**Instructions to follow**
Reproduce word for word the lines from the one containing "Combined, do 4457" through the one containing "True or false: the", both included, and leave the pictures out.

**Record excerpts**
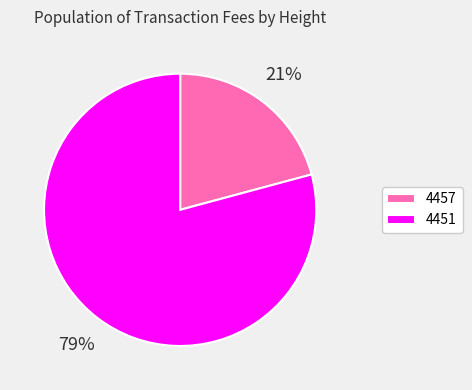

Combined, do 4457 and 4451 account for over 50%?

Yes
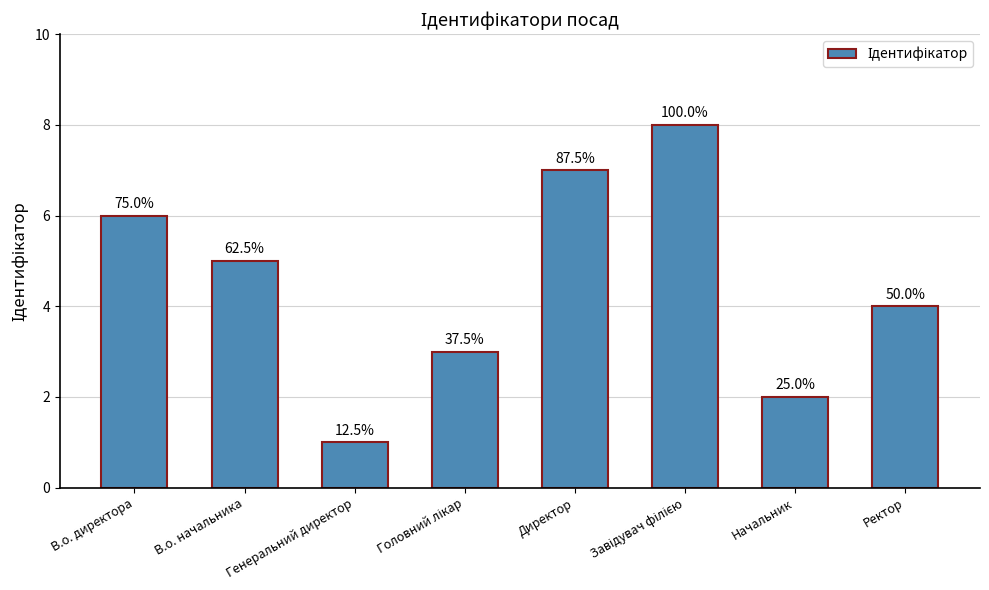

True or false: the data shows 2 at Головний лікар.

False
* * *
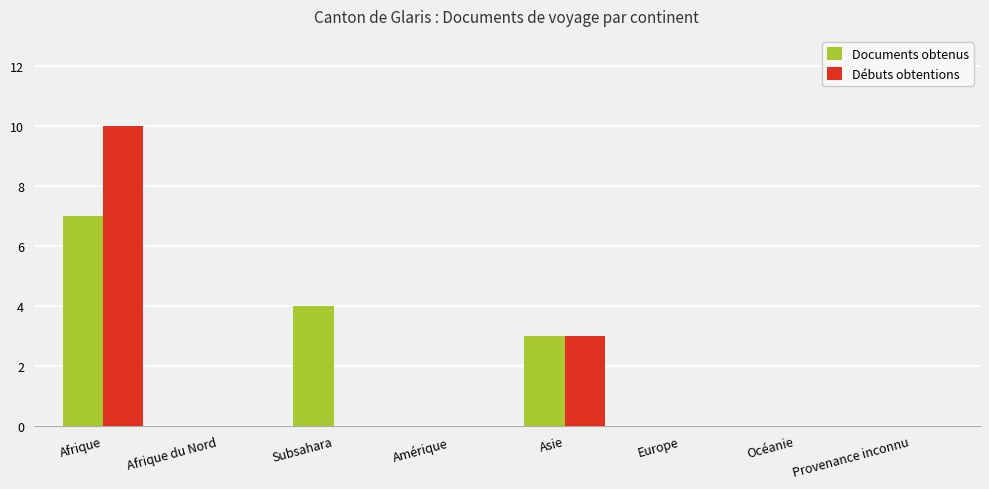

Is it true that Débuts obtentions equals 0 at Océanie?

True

**Output for this exercise**
Combined, do 4457 and 4451 account for over 50%?

Yes

True or false: the data shows 2 at Головний лікар.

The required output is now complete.